Although TB is preventable and curable, in these low-incidence settings 155,000 people still fall ill each year and 10,000 die. Millions are infected and at risk of falling ill.
The framework builds on approaches that are already proving successful. It was developed with experts from low-burden countries and adapted from the new WHO global TB strategy, “EndTB”, for 2016-35, approved by the World Health Assembly in May.
“These countries recognize the common need to reenergize efforts to eliminate TB as a public health problem and prevent its resurgence. They already have the means to drive down TB cases significantly by 2035 and can serve as global trailblazers,” said Dr Mario Raviglione, Director of WHO’s Global TB Programme. “As TB rates have fallen in many of these countries, attention to this public health threat has waned and capacity to respond could be weakened.
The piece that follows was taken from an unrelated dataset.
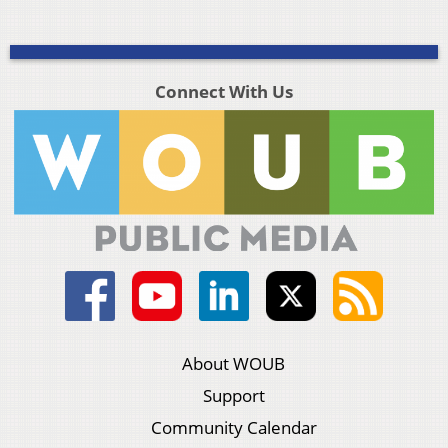
Connect With Us
About WOUB
Support
Community Calendar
The key is to target smart TB interventions towards the people who need them most.”
The new WHO framework highlights the effectiveness of eight key interventions, in a coherent package for impact in the target countries:
- Ensure political commitment, funding and stewardship for planning and essential services of high quality
- Address the most vulnerable and hard-to-reach groups
- Address special needs of migrants and cross-border issues
- Undertake screening for active TB and latent TB infection in TB contacts and selected high-risk groups, and provide appropriate treatment
- Optimize the prevention and care of drug-resistant TB
- Ensure continued surveillance, programme monitoring and evaluation, and case-based data management
- Invest in research and new tools
- Support global TB prevention, care and control.
Among the most vulnerable groups are people who are poor or homeless, migrants and members of ethnic minorities. In addition, people who use drugs or are incarcerated, and people with compromised immune systems – e.g. people living with HIV, malnutrition, diabetes, smokers and heavy drinkers – all have a much greater risk of falling ill with TB. Many of these vulnerable groups face barriers in accessing health services.
The countries signing up to the framework are: Australia, Austria, Bahamas, Belgium, Canada, Costa Rica, Cuba, Cyprus, Czech Republic, Denmark, Finland, France, Germany, Greece, Iceland, Ireland, Israel, Italy, Jamaica, Jordan, Luxembourg, Malta, Netherlands, New Zealand, Norway, Puerto Rico, Slovakia, Slovenia, Sweden, Switzerland, United Arab Emirates, United States of America, West Bank and Gaza Strip.